5 Red Flag Behaviors That Point to a Debt Problem
Is debt ruining your life? For so many people, the start of a new year does not signify the chance at a new beginning or a fresh start. Rather, the start of a new year means a barrage of holiday credit card bills for thousands of people drowning in unsecured debt. Maybe you plan to pay off your holiday-related bills each year with your income tax return, so you do not believe you have a debt problem. However, if you live beyond your means in December, because you plan to catch up in March or April, you might actually be dealing with a more serious debt problem than you are willing to admit.
When facing a personal debt crisis, many people share similar types of behaviors. These common red flag behaviors point to either a current financial crisis or an impending debt problem looming on the horizon.
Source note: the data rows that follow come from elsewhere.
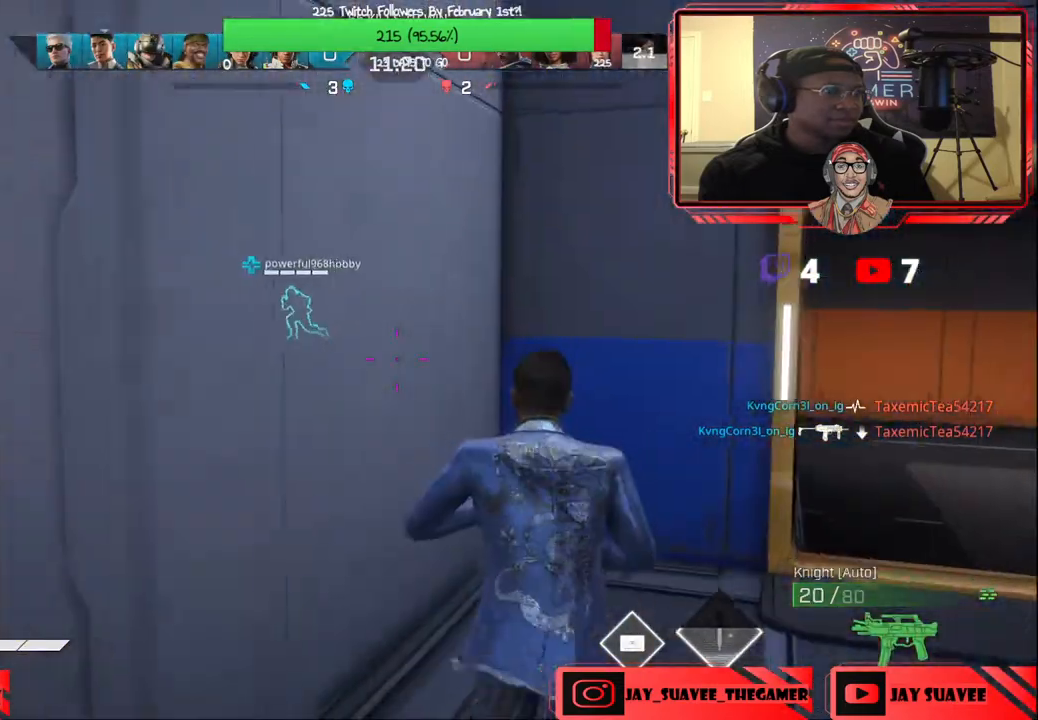
{"buttons": [], "left_stick": "up-right", "right_stick": "center", "events": [[117, "R1", "down"], [117, "right_stick", "right"], [200, "R1", "up"], [333, "right_stick", "center"]]}
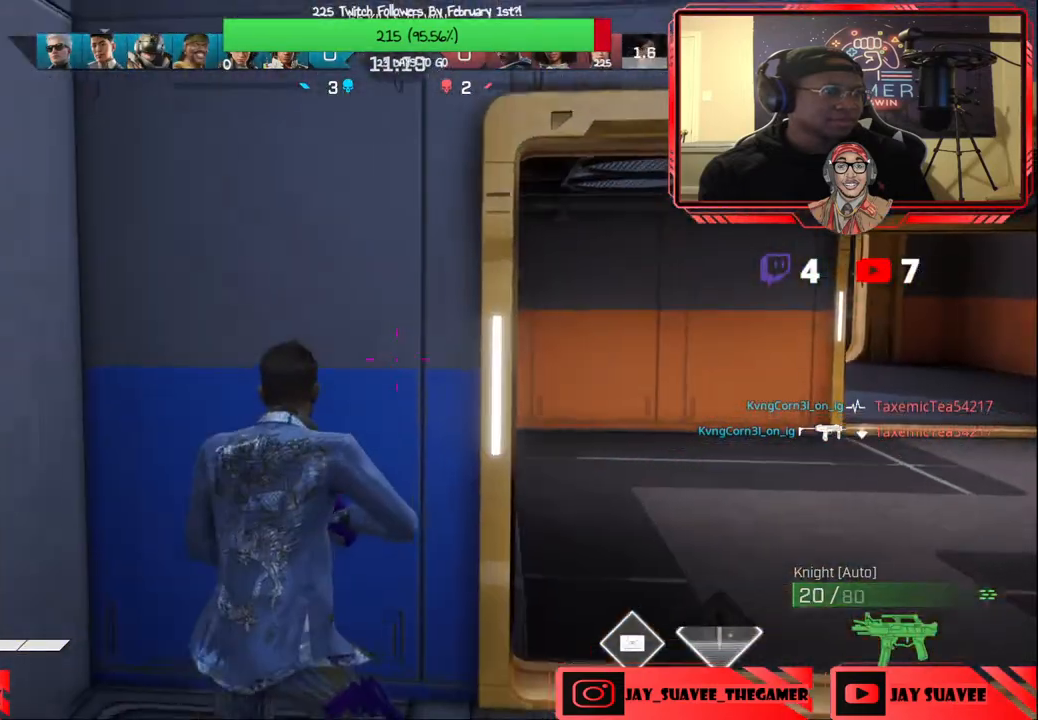
{"buttons": [], "left_stick": "down-left", "right_stick": "left", "events": [[267, "right_stick", "down-right"], [383, "right_stick", "center"], [450, "left_stick", "down-left"], [467, "right_stick", "left"]]}
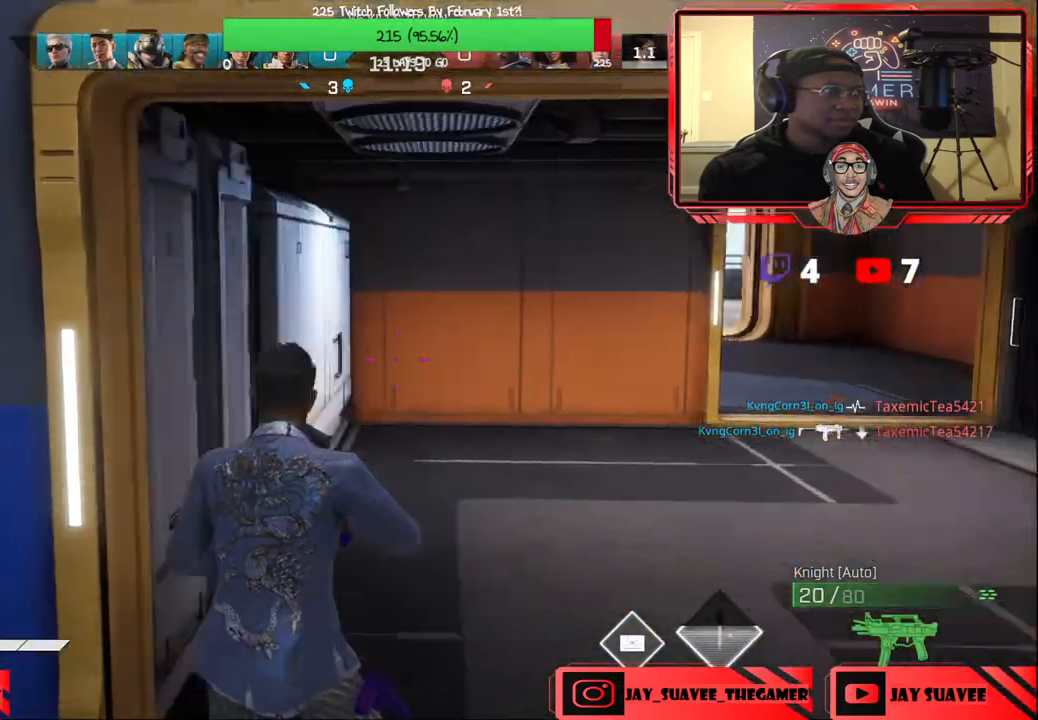
{"buttons": [], "left_stick": "up-left", "right_stick": "center", "events": [[117, "R1", "down"], [150, "left_stick", "up-left"], [233, "R1", "up"], [317, "L3", "down"], [367, "right_stick", "center"], [450, "L3", "up"]]}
If any of the following behaviors sound familiar to you, you are likely dealing with a debt crisis that needs to be solved before you can begin living a life free of financial drama.
1. Vagueness: Often, when people are in over their heads in debt, they fear reality. This means they may avoid looking at checking account balances, leave overdue bills unopened, and do not know the actual amounts owed to credit card companies. The longer they avoid knowing the reality of their debt situation, the harder it is to begin turning it around. This kind of avoidance has a way of turning into very real fear.
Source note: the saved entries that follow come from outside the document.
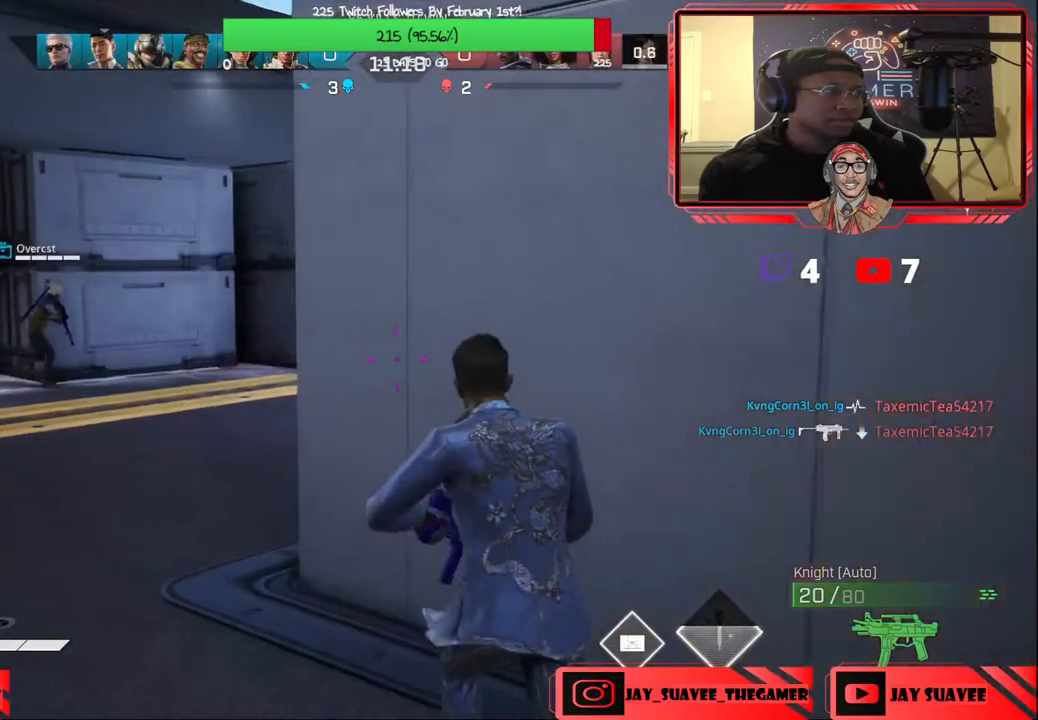
{"buttons": ["L2"], "left_stick": "left", "right_stick": "center", "events": [[217, "right_stick", "up-right"], [350, "left_stick", "left"], [350, "right_stick", "center"], [467, "L2", "down"]]}
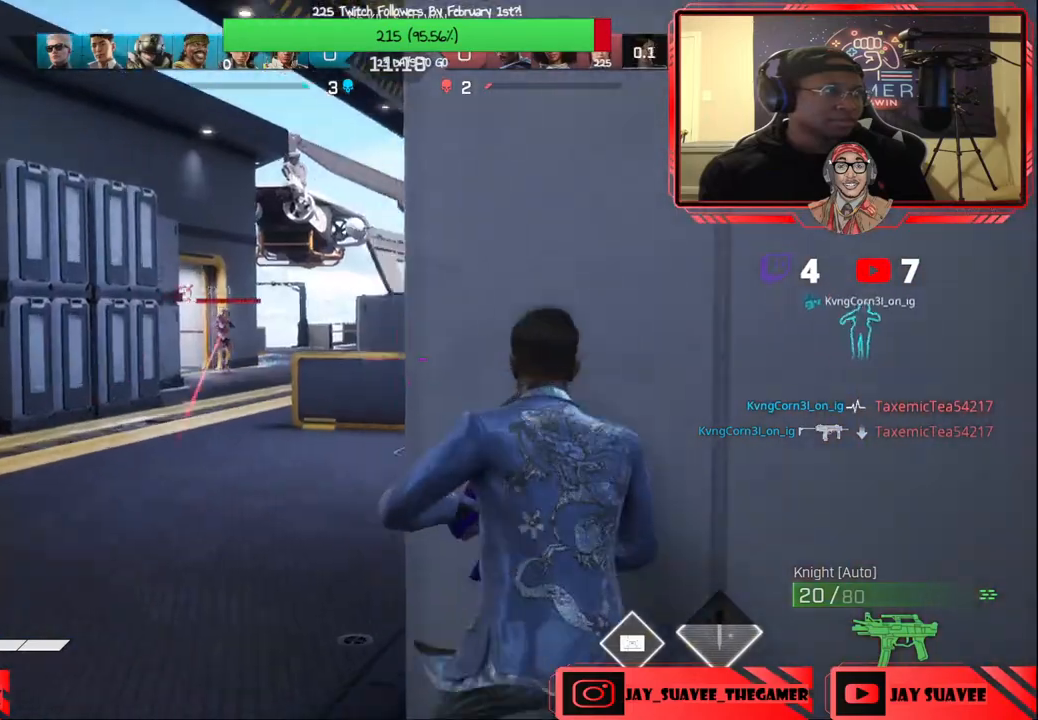
{"buttons": ["L2", "R2"], "left_stick": "down-right", "right_stick": "down-right", "events": [[17, "right_stick", "up-left"], [300, "R2", "down"], [317, "right_stick", "center"], [383, "left_stick", "down-right"], [433, "right_stick", "down-right"]]}
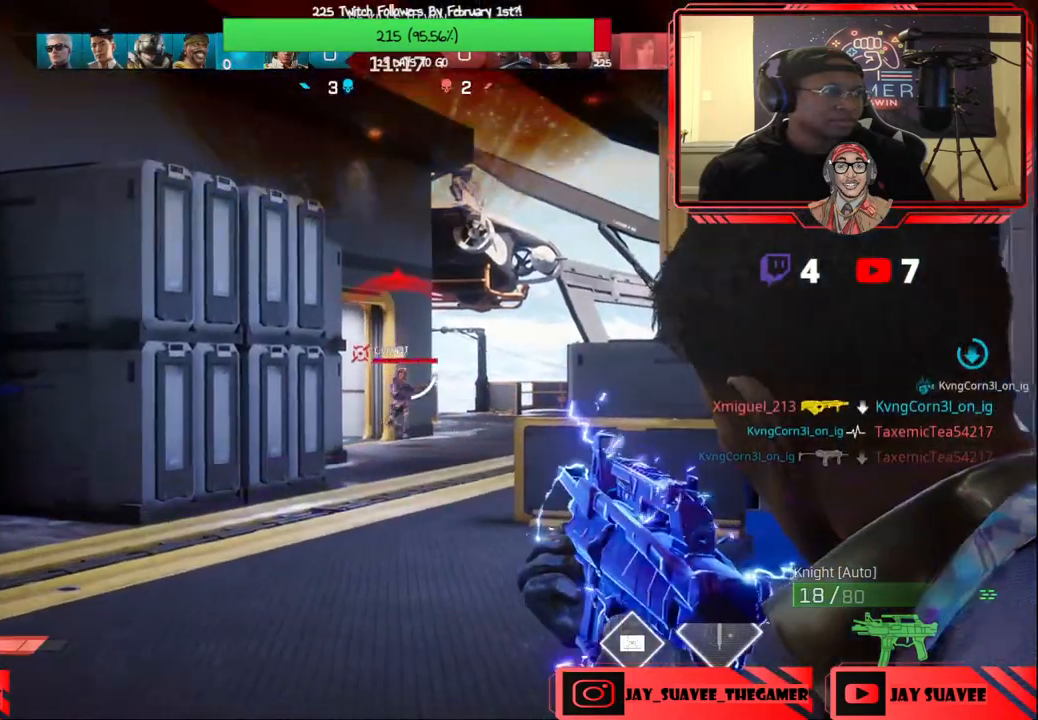
{"buttons": [], "left_stick": "right", "right_stick": "center", "events": [[83, "right_stick", "down"], [200, "right_stick", "down-left"], [283, "left_stick", "right"], [350, "right_stick", "center"], [400, "L2", "up"], [450, "R2", "up"]]}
2. Buy Now, Pay Later: A telltale sign that points to problem-spending is the "buy now, pay later" mentality. As mentioned earlier, people who rack up their credit cards for holiday shopping often justify it by saying they will pay off the balances at tax time. However, this usually does not happen because, by the time their income tax returns arrive, that money has already been earmarked for ten different things. For people with a debt problem, the "buy now, pay later" approach often turns into a "buy now, worry later" reality.
3. Living on the Edge: No one enjoys teetering on the edge of losing their electric service every month. It is not uncommon for problem-debtors to regularly receive disconnection notices from their utility companies, internet providers or cable companies. After paying their multiple credit card bills, loan installments and other debt payments, there never seems to be enough money left to actually pay the entire utility balances owed. Typically, when these disconnection letters or service interruption notices arrive in the mail, they manage to scrape together just enough to pay the minimum amounts required to keep their services connected for one more month. Unfortunately, this is a never-ending cycle because they usually find themselves in the same boat again next month.
4. Phone Avoidance: This is probably the single-most common red flag behavior shared by most people facing a debt crisis. After months or years of constant debt collection calls, they have learned to avoid the phone like the plague. If the number on the caller ID is unfamiliar, they automatically let it go to voicemail. Some problem-debtors even resort to unplugging their phones or turning off the ringers because they do not want the constant reminders of their debt problems. On a related note, unfamiliar knocks at the door can instill this same kind of fear and avoidance in problem-debtors.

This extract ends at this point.